--- Begin Reading text ---
Socialist Action /April 2000

Labor's Turn Toward Immigrant Workers
By NAT WEINSTEIN
The following report is based on the lessons drawn in last month's article
by Charles Walker on the AFL-CIO's policy shift; that is, the reversal by
labor's top officialdom of its long-standing hostile stance toward undocumented
immigrant labor in the United States.
Rather than viewing undocumented immigrant workers as unfair competition,
the AFL-CIO is now on record as recognizing the necessity of embracing the
struggle by documented and undocumented immigrant workers for their human
right to a job and a living wage.
The labor federation's new position includes calling for an end to sanctions
on employers who hire undocumented workers, an amnesty for an estimated
six million immigrants, and the granting of legal status to 350,000 other
immigrants denied amnesty under the 1986 law-as well as to 500,000 Central
Americans, Haitians, and Liberians denied refugee status during the past
two decades.
Walker correctly judged the AFL-CIO officialdom's decision to commit
themselves to come to the assistance of the most super-exploited and oppressed
sector of the American working class to be a hugely positive step forward.
This month, however, we intend to focus on further steps that must be
taken in order to realize the promise made to immigrant workers by the labor
movement's officialdom.
After all, it should be obvious that gaining even the smallest victory
will take more than resolutions and declarations. And it will certainly
take more than demands on capitalist politicians to enact legislation designed
to bring social, economic, and political justice to our most suffering class
sisters and brothers from east and south of U.S. borders.
--- End Reading text ---
--- Begin Records supplied ---
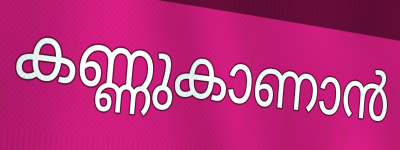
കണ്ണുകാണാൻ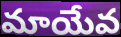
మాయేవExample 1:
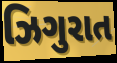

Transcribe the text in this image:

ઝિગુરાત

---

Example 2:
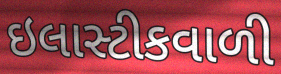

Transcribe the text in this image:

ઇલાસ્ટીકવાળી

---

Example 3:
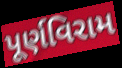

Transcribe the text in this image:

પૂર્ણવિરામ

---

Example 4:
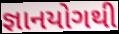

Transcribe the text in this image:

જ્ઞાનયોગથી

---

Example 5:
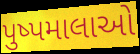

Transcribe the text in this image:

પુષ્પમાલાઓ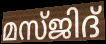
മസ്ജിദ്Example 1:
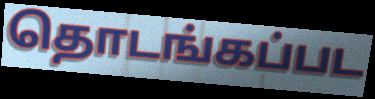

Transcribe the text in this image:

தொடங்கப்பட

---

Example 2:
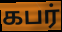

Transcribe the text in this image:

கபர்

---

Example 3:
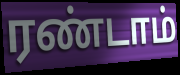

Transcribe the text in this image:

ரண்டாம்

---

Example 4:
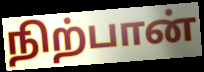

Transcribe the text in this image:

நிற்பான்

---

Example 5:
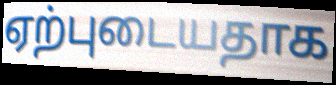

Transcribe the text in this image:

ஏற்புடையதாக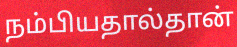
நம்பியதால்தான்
--- End Records supplied ---
--- Begin Records supplied ---
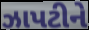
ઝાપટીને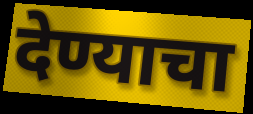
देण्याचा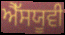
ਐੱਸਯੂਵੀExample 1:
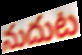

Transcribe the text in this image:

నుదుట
--- End Records supplied ---
▸ **Short problem 1**: Translate into Spanish this sentence from the article on labor's turn toward immigrant workers: "After all, it should be obvious that gaining even the smallest victory will take more than resolutions and declarations."
▸ **Short problem 2**: Reproduce the passage of the article on labor's turn toward immigrant workers that begins at the words "Rather than viewing"; stop after "two decades.".
▸ **Short problem 3**: Take the article on labor's turn toward immigrant workers further, starting after its final sentence.

▸ **Result 1**: Después de todo, debería ser evidente que lograr incluso la victoria más pequeña requerirá más que resoluciones y declaraciones.

▸ **Result 2**:
Rather than viewing undocumented immigrant workers as unfair competition,
the AFL-CIO is now on record as recognizing the necessity of embracing the
struggle by documented and undocumented immigrant workers for their human
right to a job and a living wage.
The labor federation's new position includes calling for an end to sanctions
on employers who hire undocumented workers, an amnesty for an estimated
six million immigrants, and the granting of legal status to 350,000 other
immigrants denied amnesty under the 1986 law-as well as to 500,000 Central
Americans, Haitians, and Liberians denied refugee status during the past
two decades.

▸ **Result 3**:
Politicians bought and paid for
In order for the labor movement to hope to realize its promise to champion
the struggle of immigrant workers, it will take mass action in the streets
and workplaces.
To win any concessions at all for these workers, the labor movement must
organize mass action not only in this country but also in close collaboration
with our class sisters and brothers across our southern and eastern borders.
Looking to Republicans, Democrats or to the various "third"
capitalist parties to rectify the plight of documented or undocumented immigrants
would be worse than doing nothing at all. Why? Because it feeds the delusion
that capitalist politicians are in the business of "serving the people."
In the first place, every last one of these politicians is bought and
paid for by America's banking and corporate establishment-national and multinational
alike. The long debate in Congress and in the mass media about establishing
even the most minimum restrictions on "campaign contributions"
has been a years-long joke that has ended with not the slightest correction
in sight.
This is simply because it's not a matter of contributions, but a matter
of buying and selling of politicians!
In the second place, capitalist politicians have not the slightest intention
of removing any restrictions on "legal" and "illegal"
immigrants. They won't do it simply because it would make it a little easier
for immigrant workers to organize and fight for decent wages and working
conditions.
And if they did make it possible for immigrants to organize and fight,
American history gives abundant evidence that given half a chance, the Irish,
the German, the Polish, Italian, Jewish, and other waves of immigrants that
are an integral part of American labor history were fully capable of organizing-in
conjunction with the existing unions-an effective campaign to defend and
advance their class interests.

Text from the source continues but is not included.